Extracted data entries:
========

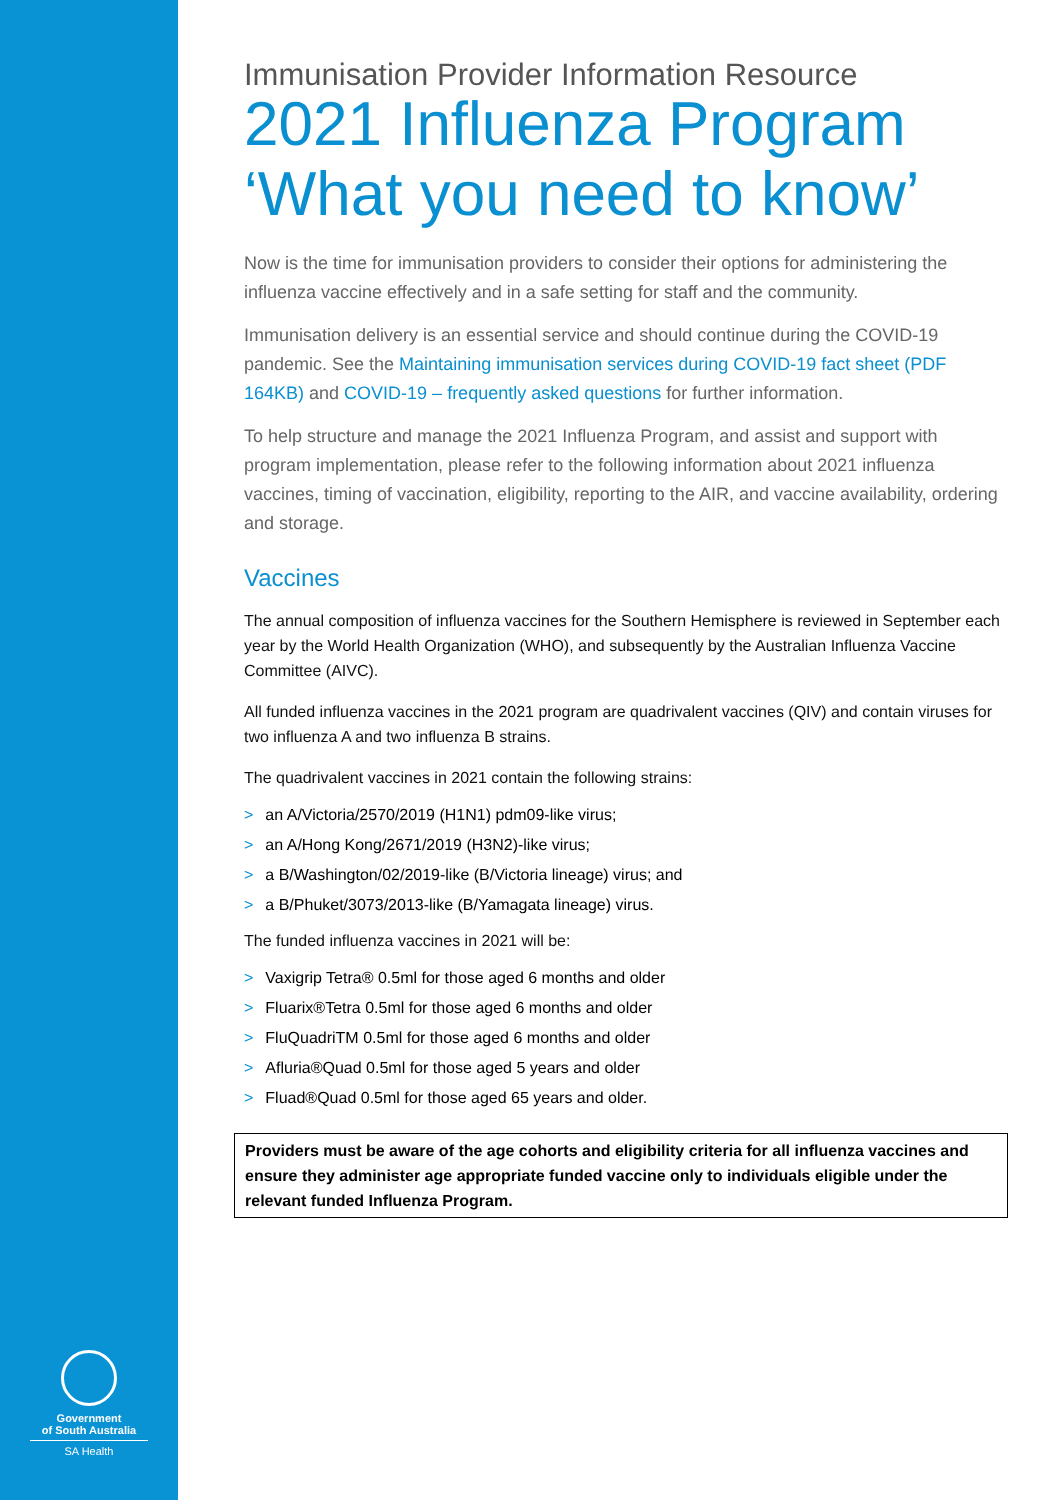Government
of South Australia
SA Health
Immunisation Provider Information Resource
2021 Influenza Program
‘What you need to know’
Now is the time for immunisation providers to consider their options for administering the influenza vaccine effectively and in a safe setting for staff and the community.
Immunisation delivery is an essential service and should continue during the COVID-19 pandemic. See the Maintaining immunisation services during COVID-19 fact sheet (PDF 164KB) and COVID-19 – frequently asked questions for further information.
To help structure and manage the 2021 Influenza Program, and assist and support with program implementation, please refer to the following information about 2021 influenza vaccines, timing of vaccination, eligibility, reporting to the AIR, and vaccine availability, ordering and storage.
Vaccines
The annual composition of influenza vaccines for the Southern Hemisphere is reviewed in September each year by the World Health Organization (WHO), and subsequently by the Australian Influenza Vaccine Committee (AIVC).
All funded influenza vaccines in the 2021 program are quadrivalent vaccines (QIV) and contain viruses for two influenza A and two influenza B strains.
The quadrivalent vaccines in 2021 contain the following strains:
> an A/Victoria/2570/2019 (H1N1) pdm09-like virus;
> an A/Hong Kong/2671/2019 (H3N2)-like virus;
> a B/Washington/02/2019-like (B/Victoria lineage) virus; and
> a B/Phuket/3073/2013-like (B/Yamagata lineage) virus.
The funded influenza vaccines in 2021 will be:
> Vaxigrip Tetra® 0.5ml for those aged 6 months and older
> Fluarix®Tetra 0.5ml for those aged 6 months and older
> FluQuadriTM 0.5ml for those aged 6 months and older
> Afluria®Quad 0.5ml for those aged 5 years and older
> Fluad®Quad 0.5ml for those aged 65 years and older.
Providers must be aware of the age cohorts and eligibility criteria for all influenza vaccines and ensure they administer age appropriate funded vaccine only to individuals eligible under the relevant funded Influenza Program.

========

* Exercise details: Beginning with the first line of the records and ending with the line that contains "need to know’", reproduce every line exactly, omitting pictures and adding nothing.

* Output below:
Government
of South Australia
SA Health
Immunisation Provider Information Resource
2021 Influenza Program
‘What you need to know’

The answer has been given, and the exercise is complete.